**BRIEF:**
The material below holds pictures; leave them out and reproduce exactly the lines from the one with "3: (370, 221, 3.06)" through the one with "51: (233, 170, 1.84)", inclusive.

**ENTRIES SUPPLIED:**
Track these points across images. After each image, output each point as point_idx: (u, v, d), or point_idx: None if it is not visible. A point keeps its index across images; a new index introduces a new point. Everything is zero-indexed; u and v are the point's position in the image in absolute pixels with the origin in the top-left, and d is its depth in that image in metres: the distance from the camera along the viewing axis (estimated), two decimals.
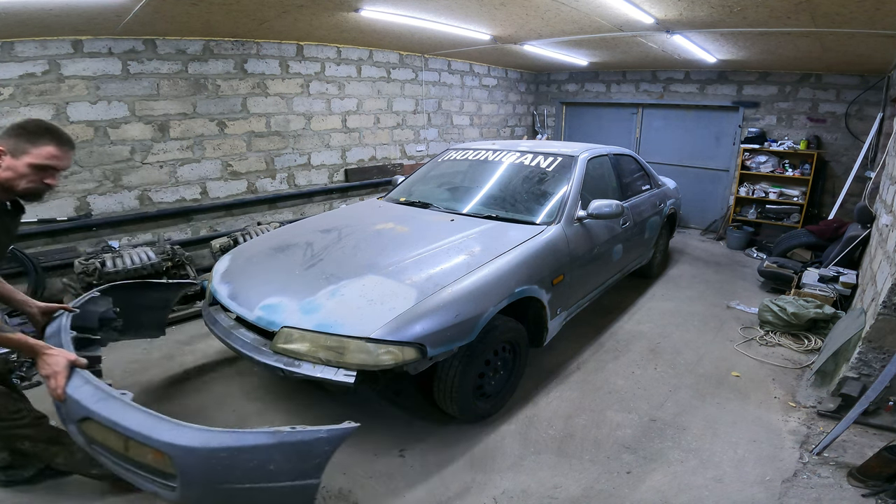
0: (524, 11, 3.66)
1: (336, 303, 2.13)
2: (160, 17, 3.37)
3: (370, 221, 3.06)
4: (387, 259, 2.46)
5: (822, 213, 5.91)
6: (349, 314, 2.05)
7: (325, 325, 2.00)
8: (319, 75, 5.15)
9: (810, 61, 5.13)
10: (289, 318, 2.09)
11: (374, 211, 3.35)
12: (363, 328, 1.95)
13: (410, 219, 3.09)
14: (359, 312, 2.05)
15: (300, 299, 2.19)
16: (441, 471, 2.20)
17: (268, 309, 2.19)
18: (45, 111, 3.56)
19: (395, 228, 2.90)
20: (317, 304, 2.13)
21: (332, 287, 2.23)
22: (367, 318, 2.00)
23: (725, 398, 2.82)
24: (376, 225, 2.98)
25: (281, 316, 2.12)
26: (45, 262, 3.68)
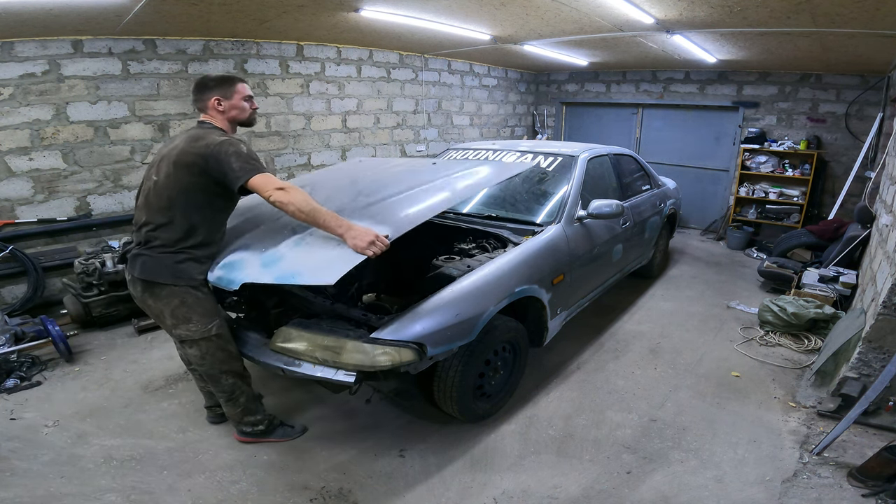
0: (524, 11, 3.66)
1: (299, 252, 1.98)
2: (160, 17, 3.37)
3: (346, 174, 2.93)
4: (361, 202, 2.30)
5: (822, 213, 5.91)
6: (311, 263, 1.90)
7: (284, 277, 1.87)
8: (319, 75, 5.15)
9: (810, 61, 5.13)
10: (248, 273, 1.93)
11: (352, 165, 3.23)
12: (323, 276, 1.79)
13: (389, 167, 2.97)
14: (322, 260, 1.88)
15: (262, 252, 2.04)
16: (441, 471, 2.20)
17: (227, 267, 2.02)
18: (45, 111, 3.56)
19: (372, 175, 2.76)
20: (278, 255, 1.98)
21: (297, 236, 2.07)
22: (330, 265, 1.81)
23: (725, 398, 2.82)
24: (352, 175, 2.84)
25: (241, 273, 1.95)
26: (45, 262, 3.68)
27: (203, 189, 1.93)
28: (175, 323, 2.02)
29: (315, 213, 1.85)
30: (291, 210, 1.82)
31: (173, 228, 1.94)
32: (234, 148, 1.87)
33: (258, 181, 1.84)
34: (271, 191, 1.82)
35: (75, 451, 2.29)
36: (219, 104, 2.01)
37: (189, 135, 1.96)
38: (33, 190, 3.61)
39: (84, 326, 3.52)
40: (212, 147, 1.86)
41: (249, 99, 2.08)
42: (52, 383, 2.88)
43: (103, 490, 2.05)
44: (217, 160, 1.85)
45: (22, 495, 2.00)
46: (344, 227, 1.85)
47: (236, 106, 2.03)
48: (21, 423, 2.50)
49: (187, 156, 1.89)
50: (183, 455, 2.28)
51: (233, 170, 1.84)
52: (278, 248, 2.02)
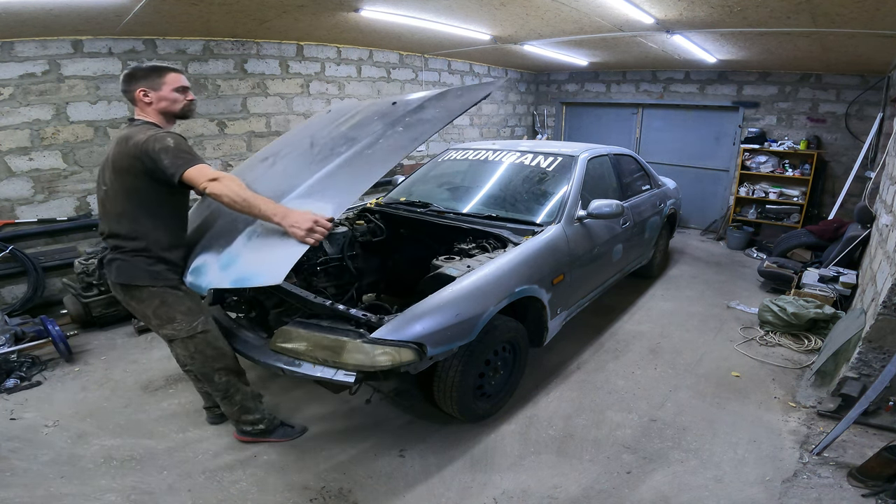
0: (524, 11, 3.66)
1: (251, 248, 1.90)
2: (160, 17, 3.37)
3: (309, 133, 2.72)
4: (313, 172, 2.16)
5: (822, 213, 5.91)
6: (260, 261, 1.83)
7: (240, 280, 1.81)
8: (319, 75, 5.15)
9: (810, 61, 5.13)
10: (211, 278, 1.90)
11: (318, 120, 2.98)
12: (269, 276, 1.73)
13: (348, 117, 2.71)
14: (269, 257, 1.81)
15: (221, 252, 1.96)
16: (441, 471, 2.20)
17: (195, 272, 1.98)
18: (45, 111, 3.56)
19: (329, 132, 2.56)
20: (234, 255, 1.91)
21: (249, 229, 1.96)
22: (275, 262, 1.76)
23: (725, 398, 2.82)
24: (312, 134, 2.65)
25: (206, 278, 1.92)
26: (45, 262, 3.68)
27: (149, 191, 1.86)
28: (160, 323, 2.00)
29: (249, 203, 1.76)
30: (226, 202, 1.77)
31: (136, 235, 1.89)
32: (160, 143, 1.78)
33: (191, 175, 1.77)
34: (205, 183, 1.76)
35: (75, 451, 2.29)
36: (145, 95, 1.90)
37: (120, 136, 1.88)
38: (33, 190, 3.61)
39: (84, 326, 3.52)
40: (140, 146, 1.78)
41: (184, 90, 1.97)
42: (52, 383, 2.88)
43: (103, 490, 2.05)
44: (149, 158, 1.77)
45: (22, 495, 2.00)
46: (279, 213, 1.76)
47: (165, 97, 1.92)
48: (21, 423, 2.50)
49: (122, 159, 1.82)
50: (183, 455, 2.28)
51: (165, 166, 1.77)
52: (234, 245, 1.95)
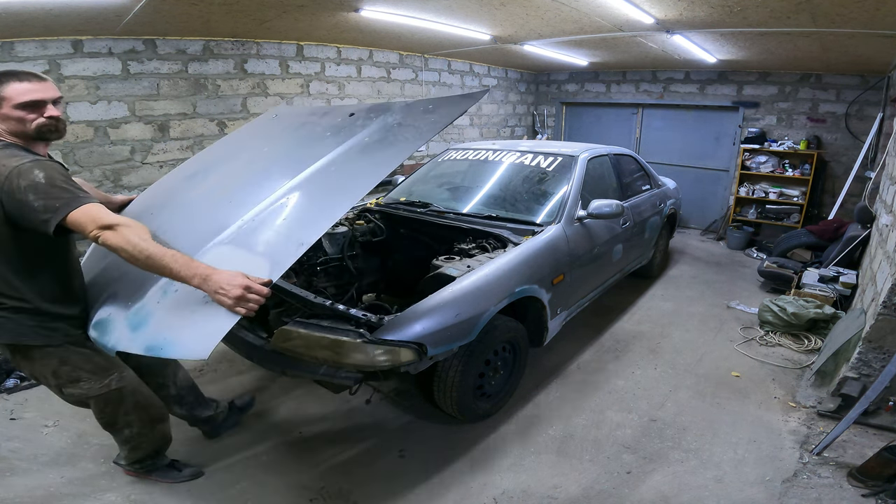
0: (524, 11, 3.66)
1: (167, 308, 1.52)
2: (160, 17, 3.37)
3: (249, 145, 2.38)
4: (245, 206, 1.80)
5: (822, 213, 5.91)
6: (182, 325, 1.46)
7: (154, 348, 1.43)
8: (319, 75, 5.15)
9: (810, 61, 5.13)
10: (118, 337, 1.53)
11: (261, 128, 2.61)
12: (191, 348, 1.40)
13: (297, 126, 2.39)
14: (192, 321, 1.44)
15: (129, 306, 1.59)
16: (441, 471, 2.20)
17: (99, 328, 1.62)
18: None
19: (274, 147, 2.28)
20: (145, 313, 1.54)
21: (163, 282, 1.57)
22: (199, 332, 1.40)
23: (725, 398, 2.82)
24: (253, 148, 2.29)
25: (111, 337, 1.55)
26: None
27: (17, 240, 1.47)
28: (61, 384, 1.68)
29: (155, 261, 1.38)
30: (126, 257, 1.39)
31: (10, 292, 1.52)
32: (25, 179, 1.37)
33: (76, 219, 1.38)
34: (95, 231, 1.38)
35: (75, 451, 2.29)
36: None
37: None
38: None
39: None
40: (3, 187, 1.37)
41: (35, 106, 1.48)
42: None
43: (103, 490, 2.05)
44: (12, 200, 1.37)
45: (22, 495, 2.00)
46: (199, 275, 1.37)
47: (9, 117, 1.46)
48: (21, 423, 2.50)
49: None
50: (183, 455, 2.28)
51: (35, 210, 1.37)
52: (145, 301, 1.56)
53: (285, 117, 2.51)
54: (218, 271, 1.38)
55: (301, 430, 2.49)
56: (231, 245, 1.65)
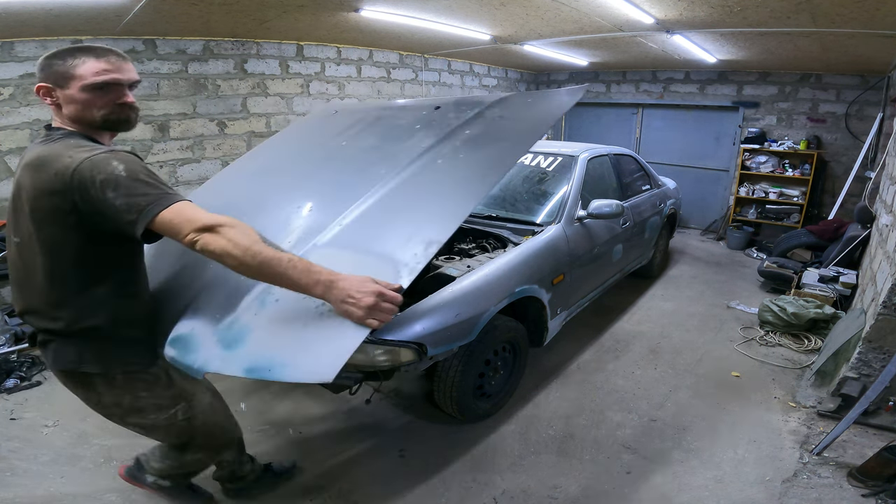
0: (524, 11, 3.66)
1: (270, 320, 1.31)
2: (160, 17, 3.37)
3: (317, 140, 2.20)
4: (344, 204, 1.63)
5: (822, 213, 5.91)
6: (293, 343, 1.24)
7: (258, 370, 1.21)
8: (319, 75, 5.15)
9: (810, 61, 5.13)
10: (208, 357, 1.29)
11: (325, 124, 2.40)
12: (312, 371, 1.19)
13: (372, 122, 2.17)
14: (308, 337, 1.24)
15: (217, 320, 1.36)
16: (441, 471, 2.20)
17: (179, 345, 1.36)
18: (45, 111, 3.55)
19: (352, 142, 2.08)
20: (241, 329, 1.31)
21: (259, 289, 1.37)
22: (321, 350, 1.20)
23: (725, 398, 2.82)
24: (324, 144, 2.12)
25: (197, 355, 1.31)
26: None
27: (90, 245, 1.22)
28: (123, 413, 1.44)
29: (270, 268, 1.13)
30: (232, 264, 1.14)
31: (76, 311, 1.25)
32: (102, 171, 1.12)
33: (167, 221, 1.13)
34: (192, 234, 1.13)
35: (75, 451, 2.29)
36: (47, 95, 1.24)
37: (30, 158, 1.20)
38: None
39: None
40: (67, 178, 1.12)
41: (106, 88, 1.23)
42: (53, 383, 2.88)
43: (103, 490, 2.05)
44: (86, 196, 1.12)
45: (22, 495, 2.00)
46: (323, 283, 1.16)
47: (74, 99, 1.22)
48: (21, 423, 2.50)
49: (41, 198, 1.16)
50: None
51: (116, 210, 1.12)
52: (238, 312, 1.34)
53: (349, 113, 2.31)
54: (343, 277, 1.18)
55: (301, 430, 2.49)
56: (333, 247, 1.46)
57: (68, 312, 1.25)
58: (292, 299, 1.27)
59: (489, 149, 1.76)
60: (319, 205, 1.73)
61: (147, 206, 1.13)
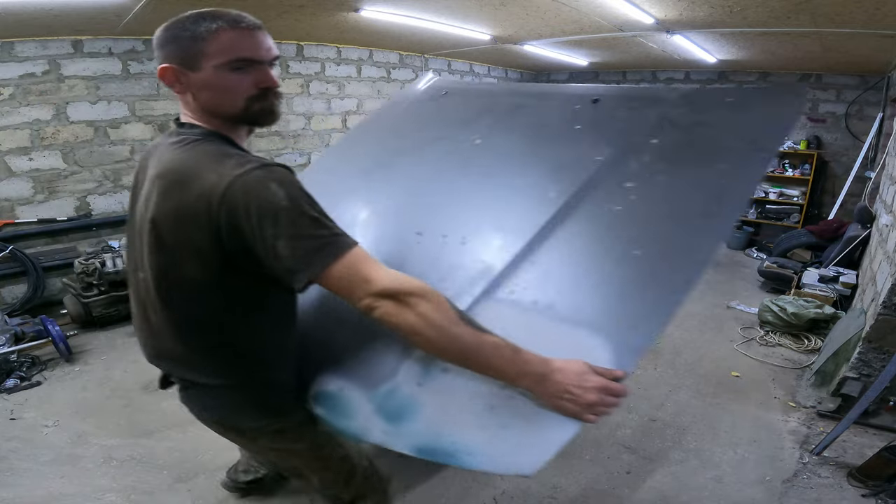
0: (524, 11, 3.66)
1: (440, 394, 1.01)
2: (160, 16, 3.33)
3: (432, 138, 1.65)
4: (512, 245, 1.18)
5: (822, 214, 5.91)
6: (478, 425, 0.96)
7: (438, 453, 0.95)
8: (319, 75, 5.15)
9: (810, 61, 5.12)
10: (369, 430, 1.02)
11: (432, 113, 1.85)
12: (510, 463, 0.93)
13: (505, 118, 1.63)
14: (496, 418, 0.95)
15: (371, 387, 1.07)
16: (441, 471, 2.20)
17: (329, 404, 1.09)
18: (45, 111, 3.56)
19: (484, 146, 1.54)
20: (405, 400, 1.03)
21: (416, 353, 1.06)
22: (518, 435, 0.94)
23: (725, 398, 2.82)
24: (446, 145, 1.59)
25: (351, 422, 1.05)
26: (45, 262, 3.68)
27: (234, 288, 0.96)
28: (276, 459, 1.32)
29: (468, 355, 0.89)
30: (418, 343, 0.90)
31: (214, 363, 1.04)
32: (256, 200, 0.84)
33: (337, 276, 0.87)
34: (368, 298, 0.87)
35: (75, 451, 2.29)
36: (175, 80, 0.98)
37: (166, 167, 0.93)
38: (33, 190, 3.61)
39: (84, 326, 3.52)
40: (214, 204, 0.85)
41: (247, 68, 0.95)
42: (52, 383, 2.88)
43: (103, 490, 2.05)
44: (236, 234, 0.86)
45: (22, 495, 2.00)
46: (534, 375, 0.90)
47: (209, 84, 0.95)
48: (21, 423, 2.50)
49: (178, 226, 0.90)
50: (183, 455, 2.28)
51: (275, 255, 0.86)
52: (398, 379, 1.05)
53: (465, 96, 1.85)
54: (558, 367, 0.90)
55: None
56: (516, 308, 1.06)
57: (212, 363, 1.04)
58: (465, 371, 0.96)
59: (698, 173, 1.21)
60: (476, 235, 1.25)
61: (315, 256, 0.85)
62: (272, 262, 0.87)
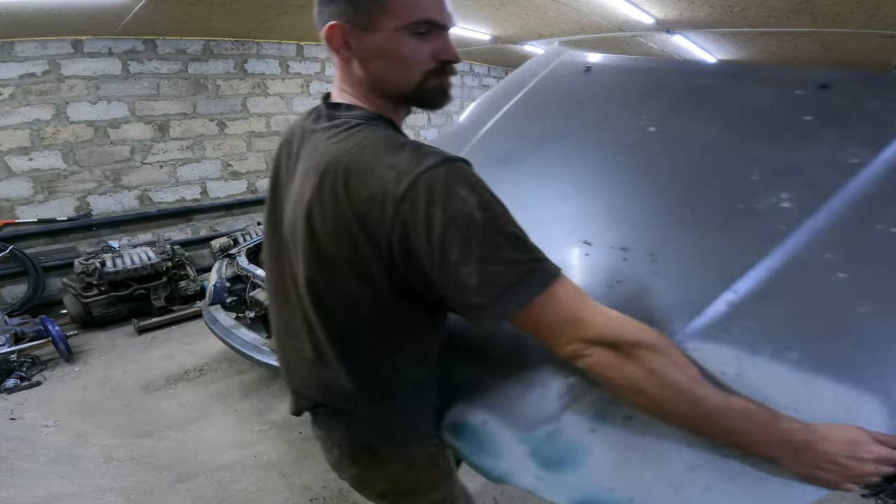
0: (524, 11, 3.66)
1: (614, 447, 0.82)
2: (160, 17, 3.38)
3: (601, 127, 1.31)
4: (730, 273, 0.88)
5: None
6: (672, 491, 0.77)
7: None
8: (319, 75, 5.15)
9: (810, 61, 5.13)
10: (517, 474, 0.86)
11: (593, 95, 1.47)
12: None
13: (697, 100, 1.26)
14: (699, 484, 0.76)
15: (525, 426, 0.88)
16: None
17: (467, 437, 0.93)
18: (45, 111, 3.56)
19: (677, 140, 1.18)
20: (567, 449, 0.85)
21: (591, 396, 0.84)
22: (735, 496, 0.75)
23: None
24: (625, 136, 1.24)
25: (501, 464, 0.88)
26: (45, 262, 3.68)
27: (396, 310, 0.81)
28: (396, 490, 1.09)
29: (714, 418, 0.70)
30: (643, 404, 0.72)
31: (361, 388, 0.90)
32: (445, 210, 0.65)
33: (536, 316, 0.69)
34: (577, 344, 0.69)
35: (75, 451, 2.29)
36: (343, 43, 0.76)
37: (326, 159, 0.74)
38: (33, 190, 3.61)
39: (84, 326, 3.52)
40: (389, 209, 0.67)
41: (432, 30, 0.75)
42: (52, 383, 2.88)
43: (103, 490, 2.05)
44: (409, 249, 0.69)
45: (22, 495, 2.00)
46: (792, 444, 0.70)
47: (384, 51, 0.76)
48: (21, 423, 2.50)
49: (338, 230, 0.73)
50: (183, 455, 2.27)
51: (457, 282, 0.67)
52: (562, 424, 0.86)
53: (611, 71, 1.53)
54: (825, 434, 0.71)
55: (301, 430, 2.49)
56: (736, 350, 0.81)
57: (359, 387, 0.89)
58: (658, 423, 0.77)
59: None
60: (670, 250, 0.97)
61: (512, 288, 0.65)
62: (451, 293, 0.68)
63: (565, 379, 0.86)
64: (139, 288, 3.55)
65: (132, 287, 3.53)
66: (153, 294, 3.64)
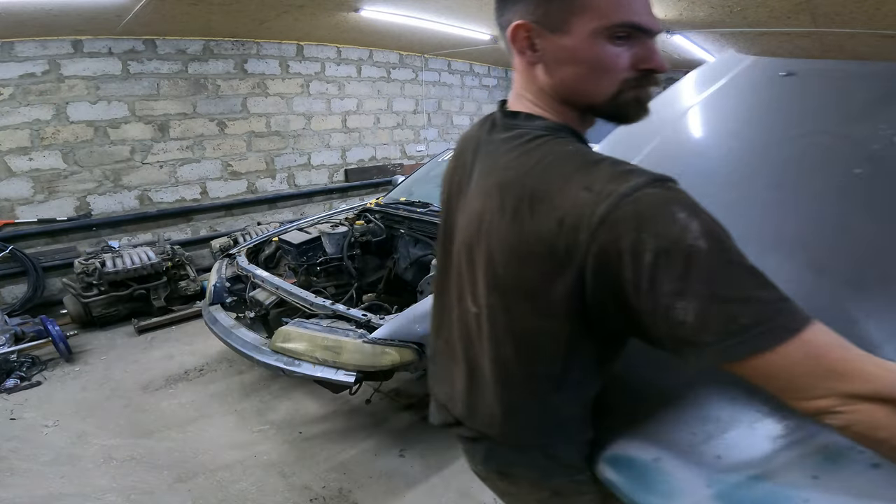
0: None
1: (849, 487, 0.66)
2: (160, 17, 3.38)
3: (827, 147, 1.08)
4: None
5: None
6: None
7: None
8: (319, 75, 5.15)
9: None
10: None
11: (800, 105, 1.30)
12: None
13: None
14: None
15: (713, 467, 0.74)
16: (441, 471, 2.20)
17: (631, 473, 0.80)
18: (45, 111, 3.56)
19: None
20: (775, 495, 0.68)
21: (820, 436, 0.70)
22: None
23: None
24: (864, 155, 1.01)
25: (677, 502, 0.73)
26: (45, 262, 3.68)
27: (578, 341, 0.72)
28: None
29: None
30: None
31: (525, 420, 0.84)
32: (654, 239, 0.54)
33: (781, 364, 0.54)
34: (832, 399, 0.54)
35: (75, 451, 2.29)
36: (528, 45, 0.69)
37: (507, 176, 0.68)
38: (33, 190, 3.61)
39: (84, 326, 3.52)
40: (584, 237, 0.58)
41: (635, 34, 0.66)
42: (52, 383, 2.88)
43: (103, 490, 2.05)
44: (606, 281, 0.59)
45: (22, 495, 2.00)
46: None
47: (577, 56, 0.66)
48: (21, 423, 2.50)
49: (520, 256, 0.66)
50: (183, 455, 2.28)
51: (670, 321, 0.55)
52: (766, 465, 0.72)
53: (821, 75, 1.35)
54: None
55: (301, 430, 2.49)
56: None
57: (508, 418, 0.82)
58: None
59: None
60: None
61: (743, 332, 0.54)
62: (659, 325, 0.57)
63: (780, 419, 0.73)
64: (139, 288, 3.55)
65: (132, 287, 3.53)
66: (153, 294, 3.64)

**RESPONSE TO THIS TASK:**
3: (370, 221, 3.06)
4: (387, 259, 2.46)
5: (822, 213, 5.91)
6: (349, 314, 2.05)
7: (325, 325, 2.00)
8: (319, 75, 5.15)
9: (810, 61, 5.13)
10: (289, 318, 2.09)
11: (374, 211, 3.35)
12: (363, 328, 1.95)
13: (410, 219, 3.09)
14: (359, 312, 2.05)
15: (300, 299, 2.19)
16: (441, 471, 2.20)
17: (268, 309, 2.19)
18: (45, 111, 3.56)
19: (395, 228, 2.90)
20: (317, 304, 2.13)
21: (332, 287, 2.23)
22: (367, 318, 2.00)
23: (725, 398, 2.82)
24: (376, 225, 2.98)
25: (281, 316, 2.12)
26: (45, 262, 3.68)
0: (524, 11, 3.66)
1: (299, 252, 1.98)
2: (160, 17, 3.37)
3: (346, 174, 2.93)
4: (361, 202, 2.30)
5: (822, 213, 5.91)
6: (311, 263, 1.90)
7: (284, 277, 1.87)
8: (319, 75, 5.15)
9: (810, 61, 5.13)
10: (248, 273, 1.93)
11: (352, 165, 3.23)
12: (323, 276, 1.79)
13: (389, 167, 2.97)
14: (322, 260, 1.88)
15: (262, 252, 2.04)
16: (441, 471, 2.20)
17: (227, 267, 2.02)
18: (45, 111, 3.56)
19: (372, 175, 2.76)
20: (278, 255, 1.98)
21: (297, 236, 2.07)
22: (330, 265, 1.81)
23: (725, 398, 2.82)
24: (352, 175, 2.84)
25: (241, 273, 1.95)
26: (45, 262, 3.68)
27: (203, 189, 1.93)
28: (175, 323, 2.02)
29: (315, 213, 1.85)
30: (291, 210, 1.82)
31: (173, 228, 1.94)
32: (234, 148, 1.87)
33: (258, 181, 1.84)
34: (271, 191, 1.82)
35: (75, 451, 2.29)
36: (219, 104, 2.01)
37: (189, 135, 1.96)
38: (33, 190, 3.61)
39: (84, 326, 3.52)
40: (212, 147, 1.86)
41: (249, 99, 2.08)
42: (52, 383, 2.88)
43: (103, 490, 2.05)
44: (217, 160, 1.85)
45: (22, 495, 2.00)
46: (344, 227, 1.85)
47: (236, 106, 2.03)
48: (21, 423, 2.50)
49: (187, 156, 1.89)
50: (183, 455, 2.28)
51: (233, 170, 1.84)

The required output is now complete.